Amerikas Mann in Libyen

General_Haftar

General Khalifa Haftar. Quelle: Magharebia

von Peter Dörrie

General Khalifa Haftar führt ein ereignisreiches Leben. Geboren um 1943, war er an zwei Revolutionen in seinem Heimatland Libyen beteiligt. Er hat für und gegen den ehemaligen Machthaber Muammar al Gaddafi gekämpft und ist heute einer der einflussreichsten politischen und militärischen Akteure im libyschem Bürgerkrieg. Und vielleicht steht er auf der Gehaltsliste der CIA.

Haftar war 1969 Teil der Junta, die gegen den libyschen König Idris rebellierte und Gaddafi zur Macht verhalf. Dieser machte Haftar erst zum Generalstabschef und dann zum Kommandierenden der libyschen Einheiten im Tschad-Libyen-Konflikt, einer Reihe von Auseinandersetzungen zwischen den beiden Nachbarländern im Kontext des Kalten Krieges.

Dank U.S.-amerikanischer und französischer Unterstützung ging der Tschad aus dieser Auseinandersetzung siegreich hervor und Haftar gelangte zusammen mit hunderten libyschen Soldaten in Kriegsgefangenschaft. Gaddafi war so wütend, dass er es ablehnte, über eine Freilassung seiner Soldaten zu verhandeln. Vielleicht hatte er aber auch Angst vor einer Rückkehr Haftars als Kriegsheld.
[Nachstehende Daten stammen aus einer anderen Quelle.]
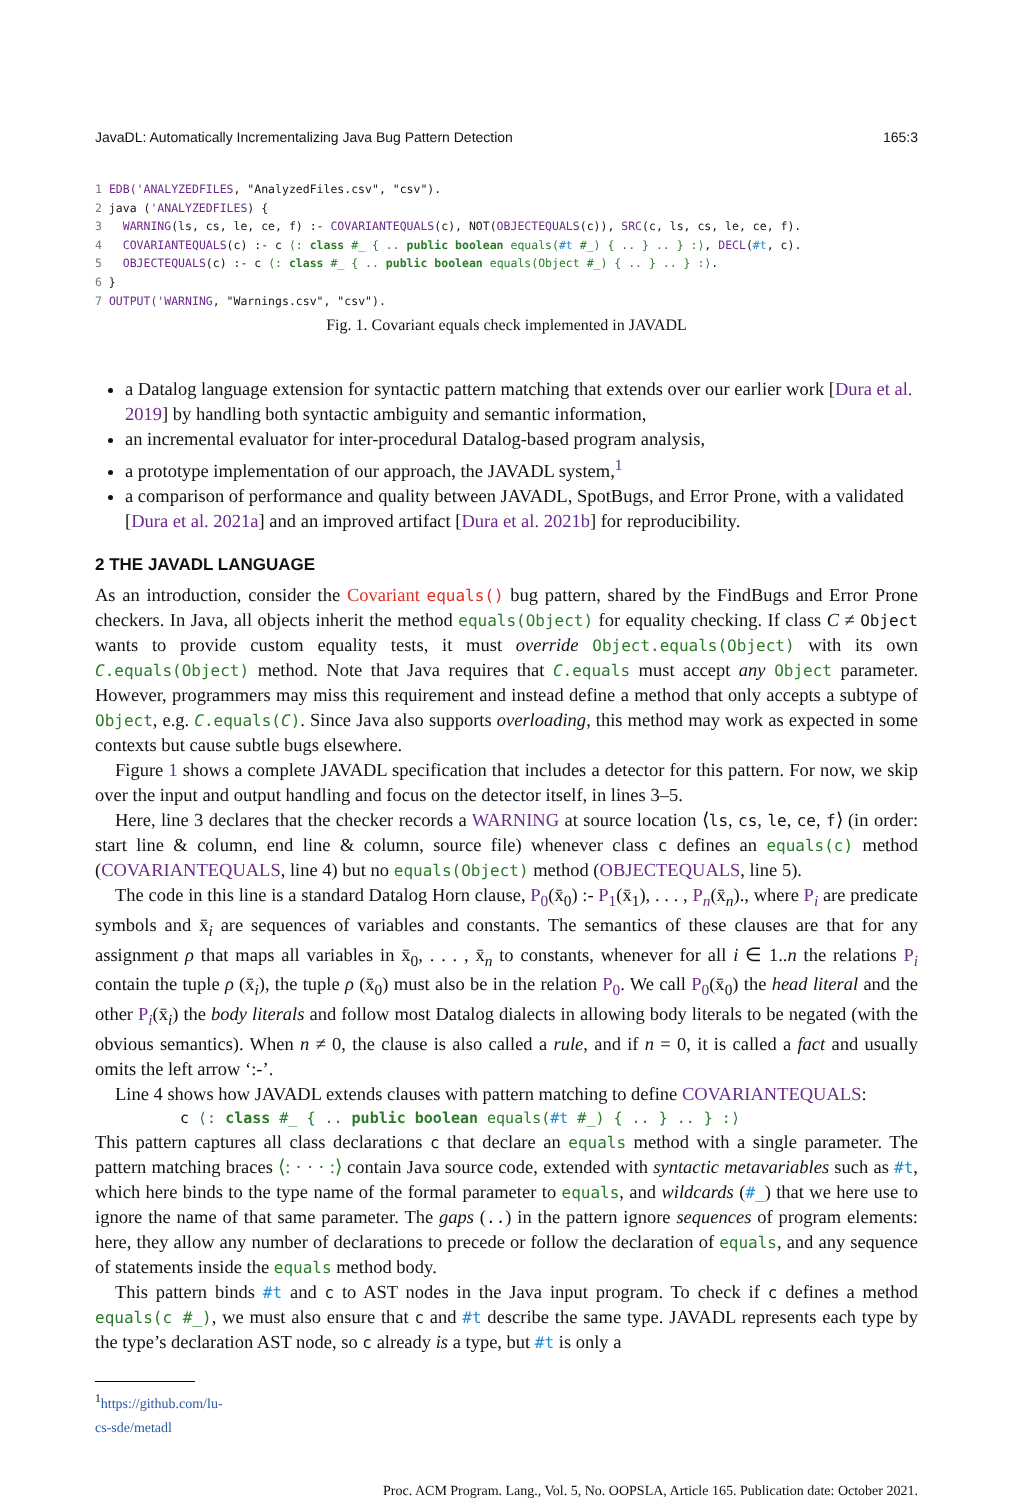JavaDL: Automatically Incrementalizing Java Bug Pattern Detection 165:3
1 EDB('ANALYZEDFILES, "AnalyzedFiles.csv", "csv"). 2 java ('ANALYZEDFILES) { 3 WARNING(ls, cs, le, ce, f) :- COVARIANTEQUALS(c), NOT(OBJECTEQUALS(c)), SRC(c, ls, cs, le, ce, f). 4 COVARIANTEQUALS(c) :- c ⟨: class #_ { .. public boolean equals(#t #_) { .. } .. } :⟩, DECL(#t, c). 5 OBJECTEQUALS(c) :- c ⟨: class #_ { .. public boolean equals(Object #_) { .. } .. } :⟩. 6 } 7 OUTPUT('WARNING, "Warnings.csv", "csv").
Fig. 1. Covariant equals check implemented in JAVADL
a Datalog language extension for syntactic pattern matching that extends over our earlier work [Dura et al. 2019] by handling both syntactic ambiguity and semantic information,
an incremental evaluator for inter-procedural Datalog-based program analysis,
a prototype implementation of our approach, the JAVADL system,<sup>1</sup>
a comparison of performance and quality between JAVADL, SpotBugs, and Error Prone, with a validated [Dura et al. 2021a] and an improved artifact [Dura et al. 2021b] for reproducibility.
2 THE JAVADL LANGUAGE
As an introduction, consider the Covariant equals() bug pattern, shared by the FindBugs and Error Prone checkers. In Java, all objects inherit the method equals(Object) for equality checking. If class C ≠ Object wants to provide custom equality tests, it must override Object.equals(Object) with its own C.equals(Object) method. Note that Java requires that C.equals must accept any Object parameter. However, programmers may miss this requirement and instead define a method that only accepts a subtype of Object, e.g. C.equals(C). Since Java also supports overloading, this method may work as expected in some contexts but cause subtle bugs elsewhere.
Figure 1 shows a complete JAVADL specification that includes a detector for this pattern. For now, we skip over the input and output handling and focus on the detector itself, in lines 3–5.
Here, line 3 declares that the checker records a WARNING at source location ⟨ls, cs, le, ce, f⟩ (in order: start line & column, end line & column, source file) whenever class c defines an equals(c) method (COVARIANTEQUALS, line 4) but no equals(Object) method (OBJECTEQUALS, line 5).
The code in this line is a standard Datalog Horn clause, P<sub>0</sub>(x̄<sub>0</sub>) :- P<sub>1</sub>(x̄<sub>1</sub>), . . . , P<sub>n</sub>(x̄<sub>n</sub>)., where P<sub>i</sub> are predicate symbols and x̄<sub>i</sub> are sequences of variables and constants. The semantics of these clauses are that for any assignment ρ that maps all variables in x̄<sub>0</sub>, . . . , x̄<sub>n</sub> to constants, whenever for all i ∈ 1..n the relations P<sub>i</sub> contain the tuple ρ (x̄<sub>i</sub>), the tuple ρ (x̄<sub>0</sub>) must also be in the relation P<sub>0</sub>. We call P<sub>0</sub>(x̄<sub>0</sub>) the head literal and the other P<sub>i</sub>(x̄<sub>i</sub>) the body literals and follow most Datalog dialects in allowing body literals to be negated (with the obvious semantics). When n ≠ 0, the clause is also called a rule, and if n = 0, it is called a fact and usually omits the left arrow ‘:-’.
Line 4 shows how JAVADL extends clauses with pattern matching to define COVARIANTEQUALS:
c ⟨: class #_ { .. public boolean equals(#t #_) { .. } .. } :⟩
This pattern captures all class declarations c that declare an equals method with a single parameter. The pattern matching braces ⟨: · · · :⟩ contain Java source code, extended with syntactic metavariables such as #t, which here binds to the type name of the formal parameter to equals, and wildcards (#_) that we here use to ignore the name of that same parameter. The gaps (..) in the pattern ignore sequences of program elements: here, they allow any number of declarations to precede or follow the declaration of equals, and any sequence of statements inside the equals method body.
This pattern binds #t and c to AST nodes in the Java input program. To check if c defines a method equals(c #_), we must also ensure that c and #t describe the same type. JAVADL represents each type by the type’s declaration AST node, so c already is a type, but #t is only a
<sup>1</sup> https://github.com/lu-cs-sde/metadl
Proc. ACM Program. Lang., Vol. 5, No. OOPSLA, Article 165. Publication date: October 2021.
Wechsel zur Opposition – und zur CIA
Zurückgelassen im Tschad wechselte Haftar zur Opposition im Exil und wurde Kommandeur des militärischen Arms der National Front for the Salvation of Libya (NFSL). Die NFSL wiederum bekam massive Unterstützung durch die Reagan-Administration, die sich das erklärte Ziel gesetzt hatte, Gaddafi zu stürzen.
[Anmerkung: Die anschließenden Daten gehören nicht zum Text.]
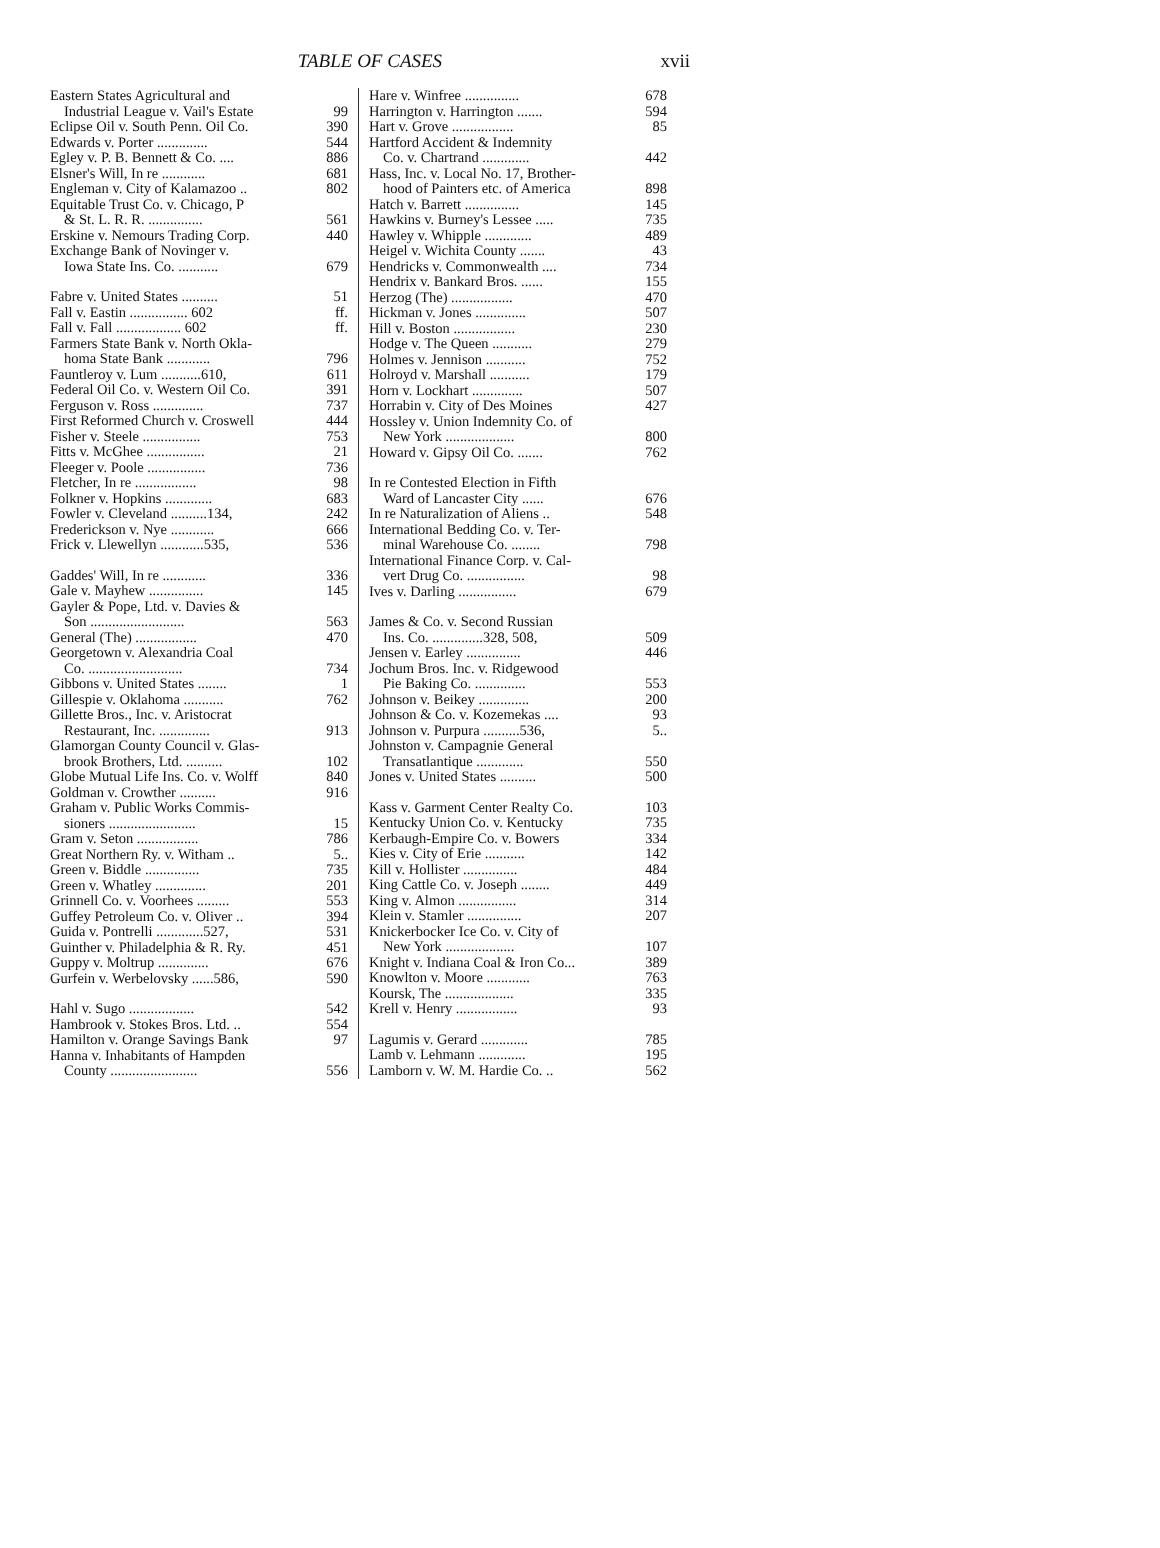TABLE OF CASES
xvii
Eastern States Agricultural and
Industrial League v. Vail's Estate 99
Eclipse Oil v. South Penn. Oil Co. 390
Edwards v. Porter .............. 544
Egley v. P. B. Bennett & Co. .... 886
Elsner's Will, In re ............ 681
Engleman v. City of Kalamazoo .. 802
Equitable Trust Co. v. Chicago, P
& St. L. R. R. ............... 561
Erskine v. Nemours Trading Corp. 440
Exchange Bank of Novinger v.
Iowa State Ins. Co. ........... 679
Fabre v. United States .......... 51
Fall v. Eastin ................ 602 ff.
Fall v. Fall .................. 602 ff.
Farmers State Bank v. North Okla-
homa State Bank ............ 796
Fauntleroy v. Lum ...........610, 611
Federal Oil Co. v. Western Oil Co. 391
Ferguson v. Ross .............. 737
First Reformed Church v. Croswell 444
Fisher v. Steele ................ 753
Fitts v. McGhee ................ 21
Fleeger v. Poole ................ 736
Fletcher, In re ................. 98
Folkner v. Hopkins ............. 683
Fowler v. Cleveland ..........134, 242
Frederickson v. Nye ............ 666
Frick v. Llewellyn ............535, 536
Gaddes' Will, In re ............ 336
Gale v. Mayhew ............... 145
Gayler & Pope, Ltd. v. Davies &
Son .......................... 563
General (The) ................. 470
Georgetown v. Alexandria Coal
Co. .......................... 734
Gibbons v. United States ........ 1
Gillespie v. Oklahoma ........... 762
Gillette Bros., Inc. v. Aristocrat
Restaurant, Inc. .............. 913
Glamorgan County Council v. Glas-
brook Brothers, Ltd. .......... 102
Globe Mutual Life Ins. Co. v. Wolff 840
Goldman v. Crowther .......... 916
Graham v. Public Works Commis-
sioners ........................ 15
Gram v. Seton ................. 786
Great Northern Ry. v. Witham .. 5..
Green v. Biddle ............... 735
Green v. Whatley .............. 201
Grinnell Co. v. Voorhees ......... 553
Guffey Petroleum Co. v. Oliver .. 394
Guida v. Pontrelli .............527, 531
Guinther v. Philadelphia & R. Ry. 451
Guppy v. Moltrup .............. 676
Gurfein v. Werbelovsky ......586, 590
Hahl v. Sugo .................. 542
Hambrook v. Stokes Bros. Ltd. .. 554
Hamilton v. Orange Savings Bank 97
Hanna v. Inhabitants of Hampden
County ........................ 556
Hare v. Winfree ............... 678
Harrington v. Harrington ....... 594
Hart v. Grove ................. 85
Hartford Accident & Indemnity
Co. v. Chartrand ............. 442
Hass, Inc. v. Local No. 17, Brother-
hood of Painters etc. of America 898
Hatch v. Barrett ............... 145
Hawkins v. Burney's Lessee ..... 735
Hawley v. Whipple ............. 489
Heigel v. Wichita County ....... 43
Hendricks v. Commonwealth .... 734
Hendrix v. Bankard Bros. ...... 155
Herzog (The) ................. 470
Hickman v. Jones .............. 507
Hill v. Boston ................. 230
Hodge v. The Queen ........... 279
Holmes v. Jennison ........... 752
Holroyd v. Marshall ........... 179
Horn v. Lockhart .............. 507
Horrabin v. City of Des Moines 427
Hossley v. Union Indemnity Co. of
New York ................... 800
Howard v. Gipsy Oil Co. ....... 762
In re Contested Election in Fifth
Ward of Lancaster City ...... 676
In re Naturalization of Aliens .. 548
International Bedding Co. v. Ter-
minal Warehouse Co. ........ 798
International Finance Corp. v. Cal-
vert Drug Co. ................ 98
Ives v. Darling ................ 679
James & Co. v. Second Russian
Ins. Co. ..............328, 508, 509
Jensen v. Earley ............... 446
Jochum Bros. Inc. v. Ridgewood
Pie Baking Co. .............. 553
Johnson v. Beikey .............. 200
Johnson & Co. v. Kozemekas .... 93
Johnson v. Purpura ..........536, 5..
Johnston v. Campagnie General
Transatlantique ............. 550
Jones v. United States .......... 500
Kass v. Garment Center Realty Co. 103
Kentucky Union Co. v. Kentucky 735
Kerbaugh-Empire Co. v. Bowers 334
Kies v. City of Erie ........... 142
Kill v. Hollister ............... 484
King Cattle Co. v. Joseph ........ 449
King v. Almon ................ 314
Klein v. Stamler ............... 207
Knickerbocker Ice Co. v. City of
New York ................... 107
Knight v. Indiana Coal & Iron Co... 389
Knowlton v. Moore ............ 763
Koursk, The ................... 335
Krell v. Henry ................. 93
Lagumis v. Gerard ............. 785
Lamb v. Lehmann ............. 195
Lamborn v. W. M. Hardie Co. .. 562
Haftar siedelte in den frühen 1990ern in die USA um und lebte bis 2011 im “ländlichen Virginia“. Es ist sicher kein Zufall, dass sich hier auch die Zentrale der CIA befindet. Laut einem Bekannten ging Haftar in den USA keiner offensichtlichen Tätigkeit nach, konnte aber trotzdem seine große Verwandtschaft finanziell unterstützen. 1996 versuchte die NFSL Gaddafi militärisch zu stürzen. Über die kurze und erfolglose Rebellion gibt es wenige öffentlich verfügbare Erkenntnisse, aber Haftar war an ihr wohl maßgeblich beteiligt.
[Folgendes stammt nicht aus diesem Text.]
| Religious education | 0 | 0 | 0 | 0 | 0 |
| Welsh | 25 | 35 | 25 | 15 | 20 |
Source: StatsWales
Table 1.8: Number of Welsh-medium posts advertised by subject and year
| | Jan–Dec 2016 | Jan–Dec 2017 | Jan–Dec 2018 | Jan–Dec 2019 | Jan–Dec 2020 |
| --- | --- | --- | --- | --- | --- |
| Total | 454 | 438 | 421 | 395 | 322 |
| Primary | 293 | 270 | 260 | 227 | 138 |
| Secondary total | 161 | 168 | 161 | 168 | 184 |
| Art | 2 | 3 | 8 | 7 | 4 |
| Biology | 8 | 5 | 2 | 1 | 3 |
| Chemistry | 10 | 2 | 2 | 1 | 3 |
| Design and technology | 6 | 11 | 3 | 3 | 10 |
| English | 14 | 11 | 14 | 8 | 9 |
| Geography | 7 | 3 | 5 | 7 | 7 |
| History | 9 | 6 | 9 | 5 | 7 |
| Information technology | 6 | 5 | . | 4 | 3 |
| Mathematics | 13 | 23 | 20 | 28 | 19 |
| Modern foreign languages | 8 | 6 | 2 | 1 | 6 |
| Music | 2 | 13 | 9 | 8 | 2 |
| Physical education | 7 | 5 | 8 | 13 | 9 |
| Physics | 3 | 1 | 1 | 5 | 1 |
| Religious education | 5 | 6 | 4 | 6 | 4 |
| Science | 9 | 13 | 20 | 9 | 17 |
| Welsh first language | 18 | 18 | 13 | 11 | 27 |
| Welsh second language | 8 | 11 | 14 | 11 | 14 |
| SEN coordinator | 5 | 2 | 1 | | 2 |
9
Der nächste große Auftritt von General Haftar erfolgt 2011. Er kehrt aus dem Exil nach Libyen zurück, um sich an der Revolution gegen Gaddafi zu beteiligen. Schnell steigt er in den Rängen der Rebellen auf und wird nach dem Sturz Gaddafis zum Oberkommandierenden der libyschen Bodentruppen ernannt.

Rebellenkämpfer wärend der libyschen Revolution 2011. Quelle: Magharebia

Rebellenkämpfer wärend der libyschen Revolution 2011. Quelle: Magharebia

 
Ein ambitionierter Mann
Doch das ist scheinbar nicht genug für die Ambitionen des alternden Generals. Heute ist Haftar einer der entschiedensten Gegner des politischen Transformationsprozesses in Libyen. Er hat eine Allianz zwischen verschiedenen Milizen im Osten und Westen des Landes geknüpft. Eine dieser Milizen, die Zintan-Brigaden stürmten im Mai das libysche Parlament. Dieser Angriff auf die noch jungen demokratische Institutionen Libyens war Teil der groß angelegten “Operation Dignity“, die Haftar auch zur Entfachung von Kämpfen im ostlibyschen Benghazi nutzte.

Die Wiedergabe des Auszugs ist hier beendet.